To create an event matrix we start by reading the data for the specified time duration as mentioned in the tutorial 1. Then we calculate normalized returns for the equity data.

df_events = copy.deepcopy(df_close)
df_events = df_events * np.NAN

Now we assess for each day whether an event occurred. We start by creating a np.NAN matrix of similar size for marking the events. Then we fill in each cell according to whether an event occurred on that date for that symbol.

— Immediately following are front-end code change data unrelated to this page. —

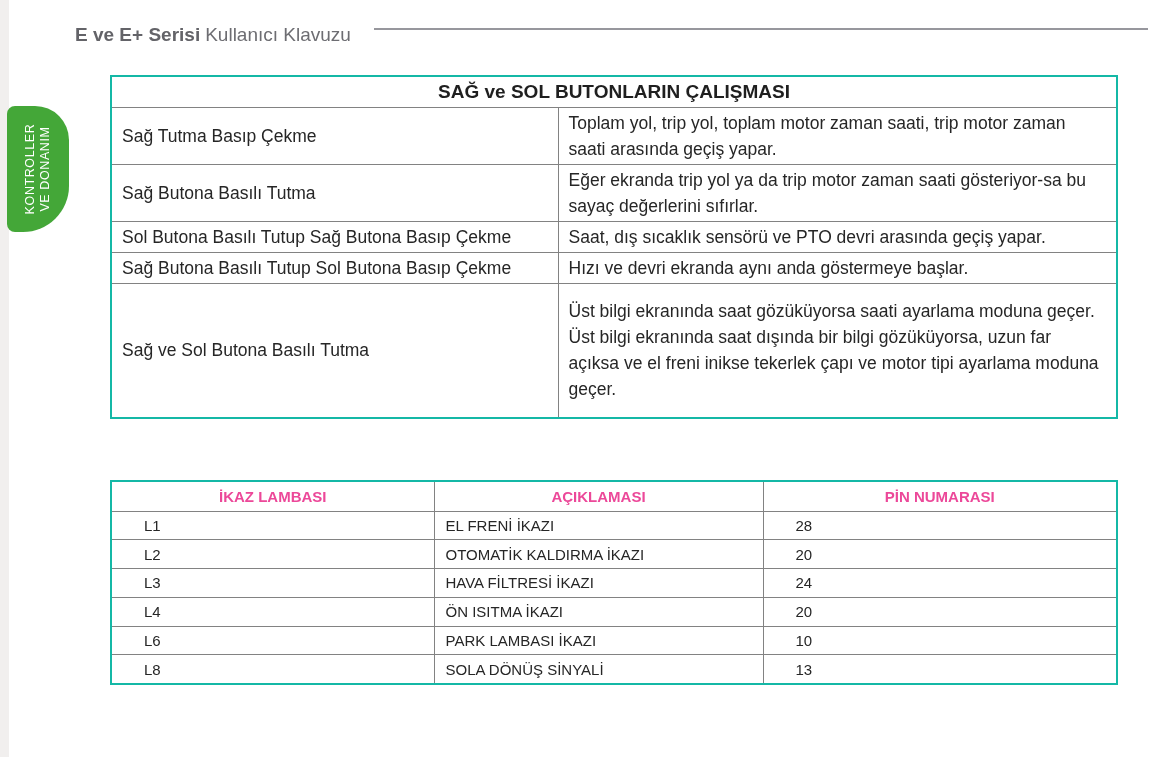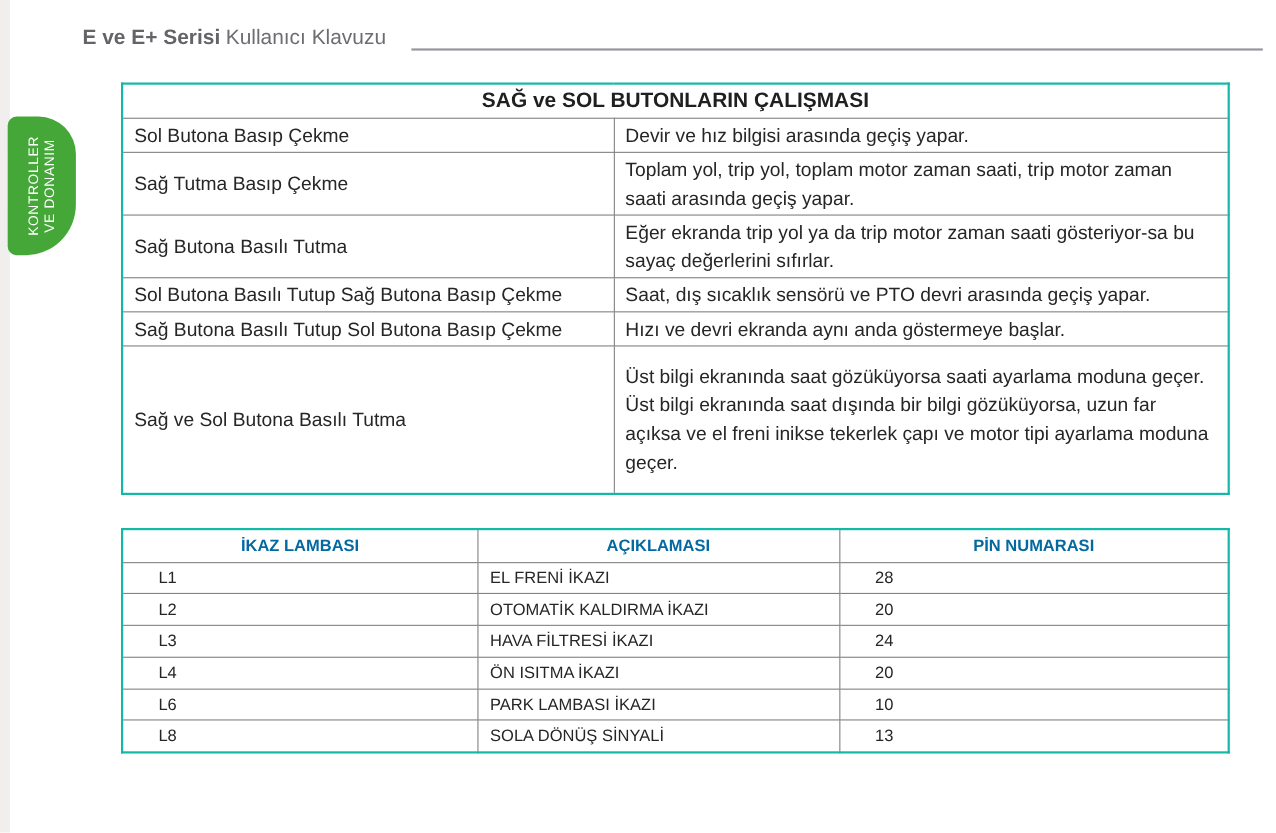--- a/index.html
+++ b/index.html
@@ -20,7 +20,7 @@
   
   .doc-header {
     position: absolute; left: 75px; top: 24px; right: 12px;
-    display: flex; align-items: flex-end; gap: 23px;
+    display: flex; align-items: flex-start; gap: 23px;
     color: #6d6d72; font-size: 19px;
   }
   .doc-header .t-bold { font-weight: 700; color: #636368; }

In this example, we calculate the returns of the equities relative to the market and declare an event if the symbol went down 3% or more and the market went up 2% or more

for s_sym in ls_symbols: # for each symbol
    for i in range(1, len(ldt_timestamps)): # for each day
        # Calculating the returns for this timestamp
        f_symprice_today = df_close[s_sym].ix[ldt_timestamps[i]]
        f_symprice_yest = df_close[s_sym].ix[ldt_timestamps[i - 1]]
        f_marketprice_today = ts_market.ix[ldt_timestamps[i]]
        f_marketprice_yest = ts_market.ix[ldt_timestamps[i - 1]]
        f_symreturn_today = (f_symprice_today / f_symprice_yest) - 1
        f_marketreturn_today = (f_marketprice_today / f_marketprice_yest) - 1

        # Event is found if the symbol is down more then 3% while the
        # market is up more then 2%
        if f_symreturn_today <= -0.03 and f_marketreturn_today >= 0.02:
             df_events[s_sym].ix[ldt_timestamps[i]] = 1

Here we are trying to plot a event :

  • Event definition: (daily_return($SPX) >= 0.02) and (daily_return(equity) < -0.03)
  • Event in English: The S&P 500 index gains more than 2% and the equity drops more then 3%.

Then we scan across all entries to see if a state satisfies the criteria of the event, if the event is detected then we mark it as 1. In the end all the states are either 1 or NAN.

Plotting the event study

df_events = find_events(ls_symbols, d_data)
print "Creating Study"
ep.eventprofiler(df_events, d_data, i_lookback=20, i_lookforward=20,
                s_filename='MyEventStudy.pdf', b_market_neutral=True, b_errorbars=True,
How stocks perform after a market event.

The above code shows how to call the event profiler once you have created the event matrix using the findEvents function. This code plots the event profiler output in the file MyEventStudy.pdf.